#### Your assignment:
Please output the line that contains "- **増加分:** +4.22" and all later lines of the material, exactly, through the end.

(Provided data begins)

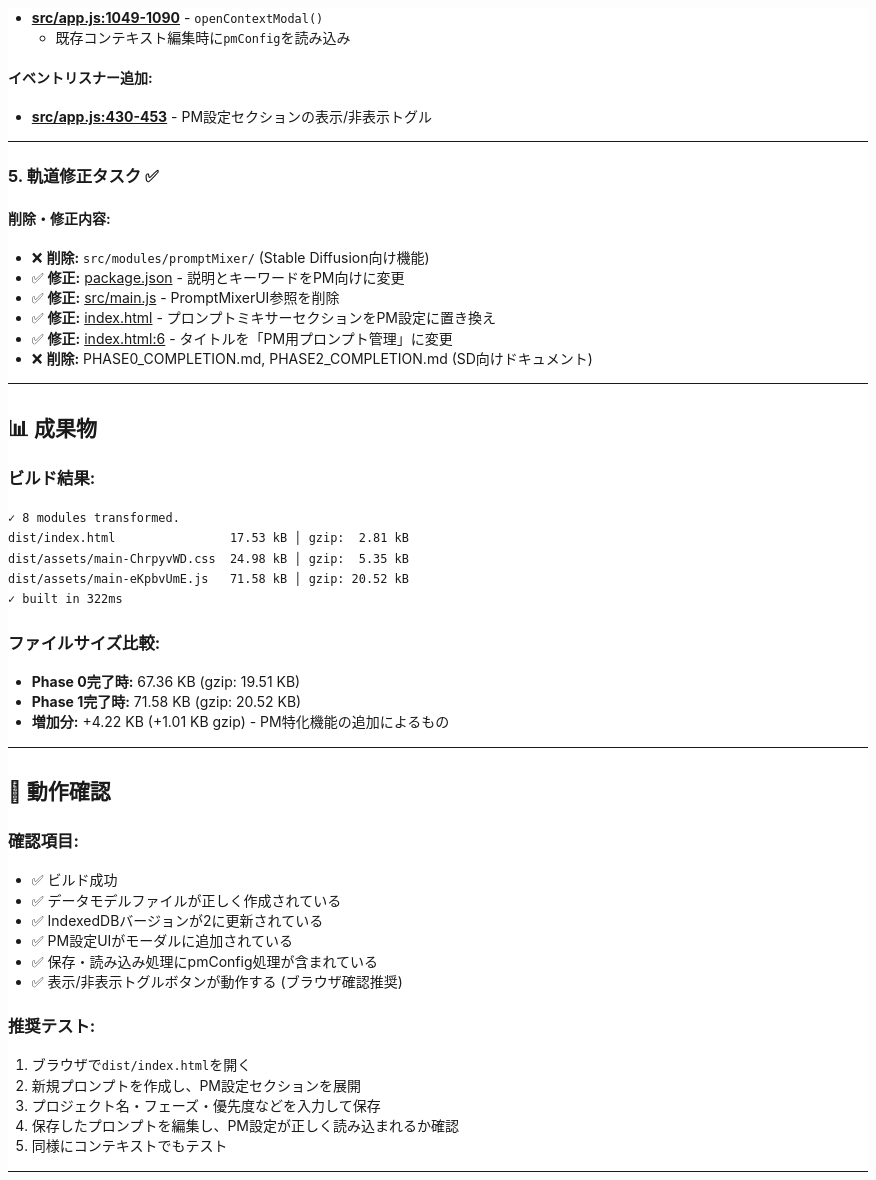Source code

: - **[src/app.js:1049-1090](src/app.js)** - `openContextModal()`
  - 既存コンテキスト編集時に`pmConfig`を読み込み

#### イベントリスナー追加:
- **[src/app.js:430-453](src/app.js)** - PM設定セクションの表示/非表示トグル

---

### 5. 軌道修正タスク ✅

#### 削除・修正内容:
- ❌ **削除:** `src/modules/promptMixer/` (Stable Diffusion向け機能)
- ✅ **修正:** [package.json](package.json) - 説明とキーワードをPM向けに変更
- ✅ **修正:** [src/main.js](src/main.js) - PromptMixerUI参照を削除
- ✅ **修正:** [index.html](index.html) - プロンプトミキサーセクションをPM設定に置き換え
- ✅ **修正:** [index.html:6](index.html) - タイトルを「PM用プロンプト管理」に変更
- ❌ **削除:** PHASE0_COMPLETION.md, PHASE2_COMPLETION.md (SD向けドキュメント)

---

## 📊 成果物

### ビルド結果:
```
✓ 8 modules transformed.
dist/index.html                17.53 kB │ gzip:  2.81 kB
dist/assets/main-ChrpyvWD.css  24.98 kB │ gzip:  5.35 kB
dist/assets/main-eKpbvUmE.js   71.58 kB │ gzip: 20.52 kB
✓ built in 322ms
```

### ファイルサイズ比較:
- **Phase 0完了時:** 67.36 KB (gzip: 19.51 KB)
- **Phase 1完了時:** 71.58 KB (gzip: 20.52 KB)
- **増加分:** +4.22 KB (+1.01 KB gzip) - PM特化機能の追加によるもの

---

## 🧪 動作確認

### 確認項目:
- ✅ ビルド成功
- ✅ データモデルファイルが正しく作成されている
- ✅ IndexedDBバージョンが2に更新されている
- ✅ PM設定UIがモーダルに追加されている
- ✅ 保存・読み込み処理にpmConfig処理が含まれている
- ✅ 表示/非表示トグルボタンが動作する (ブラウザ確認推奨)

### 推奨テスト:
1. ブラウザで`dist/index.html`を開く
2. 新規プロンプトを作成し、PM設定セクションを展開
3. プロジェクト名・フェーズ・優先度などを入力して保存
4. 保存したプロンプトを編集し、PM設定が正しく読み込まれるか確認
5. 同様にコンテキストでもテスト

---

(Provided data ends)

#### Result of the exercise:
- **増加分:** +4.22 KB (+1.01 KB gzip) - PM特化機能の追加によるもの

---

## 🧪 動作確認

### 確認項目:
- ✅ ビルド成功
- ✅ データモデルファイルが正しく作成されている
- ✅ IndexedDBバージョンが2に更新されている
- ✅ PM設定UIがモーダルに追加されている
- ✅ 保存・読み込み処理にpmConfig処理が含まれている
- ✅ 表示/非表示トグルボタンが動作する (ブラウザ確認推奨)

### 推奨テスト:
1. ブラウザで`dist/index.html`を開く
2. 新規プロンプトを作成し、PM設定セクションを展開
3. プロジェクト名・フェーズ・優先度などを入力して保存
4. 保存したプロンプトを編集し、PM設定が正しく読み込まれるか確認
5. 同様にコンテキストでもテスト

---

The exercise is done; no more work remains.